Sunday, November 19, 2006

Article examines bullying problem

Some of the major problems facing teachers and school administrators concerning bullying are spelled out in an article posted on the Joplin Daily website.
Daily reporter Michelle Pippin interviewed the mother of the Memorial Middle School shooter, who paints a portrait of a pattern of a bullying that led to the incident:

"He came home once limping; he had been kicked by an older kid in the halls," she recalled. "He came home once with a huge welt on his head from someone slamming his locker door on his head when they passed him in the hall. His hand was injured once too. He did suffer from bullying. He would come home crying, begging us not to send him back to school."


The article make some strong points about bullying. It's there and it is not easy to deal with. School officials make every effort to deal with it, but principals and teachers are outnumbered and bullies are usually good at knowing how to hide their activities and which students are never going to say a word about them.

Of course, I note that the parents who talked to the Daily article never actually talked to school administrators about the problem, which would seem to have been the natural, logical step.

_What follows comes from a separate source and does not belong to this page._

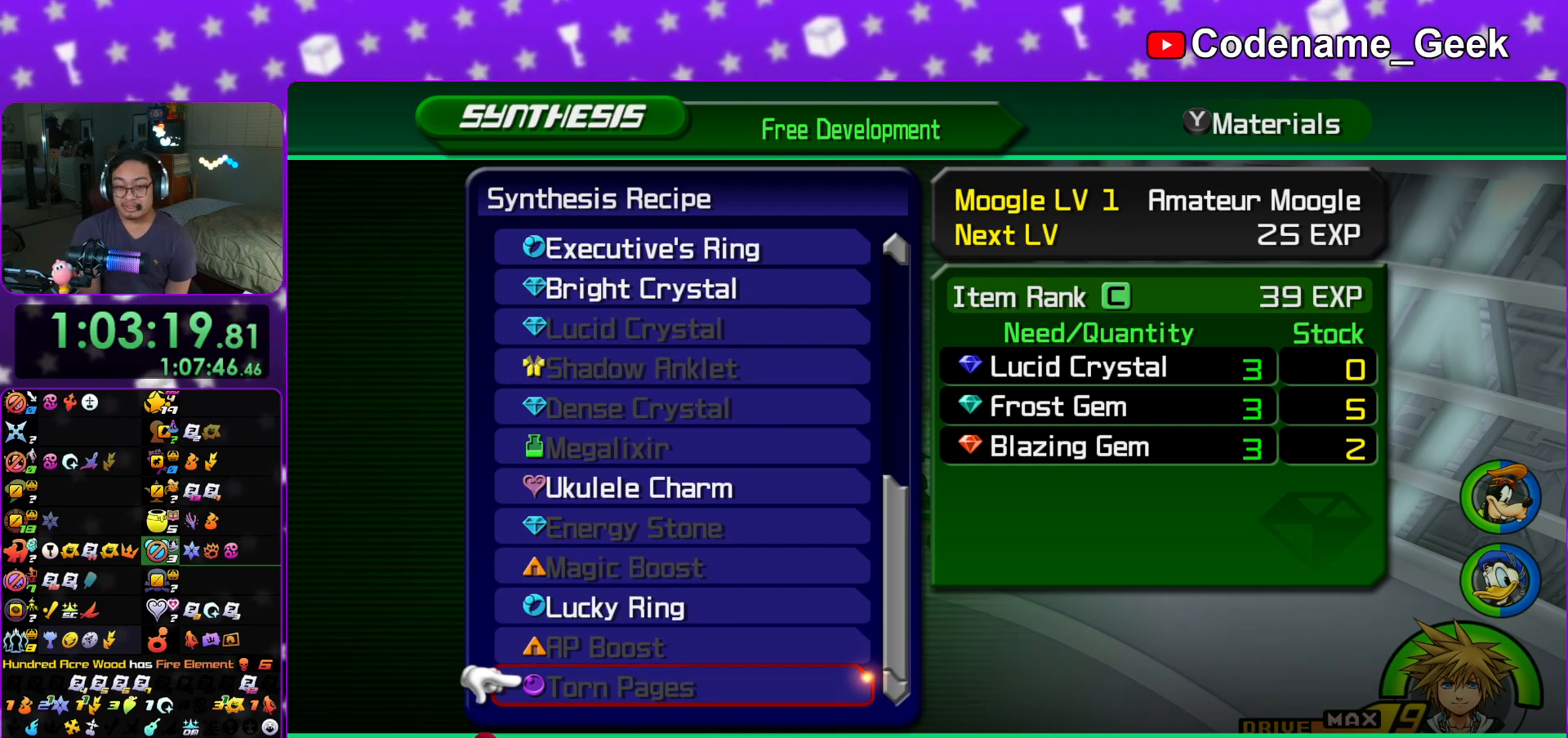
{"buttons": [], "left_stick": "center", "right_stick": "center", "events": []}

I am not native enough to think that things are perfect at South Middle School. Bullying incidents do take place, but we do our best to catch them and stop them as quickly as possible. Still, we do miss a few. We work to cut down on the number of problems by having teachers in the hallways between class periods and by having them all over the place before and after school. While it is impossible to catch everything that happens, we do manage to stop a number of potential problems before they begin just by our presence.

It just amazes me that with the amount of education students receive about the negative effects of bullying, and the publicity that the recent wave of school shootings generated, that we still see bullying. What in the world is it going to take to get through to these kids that their behaviors could have deadly consequences?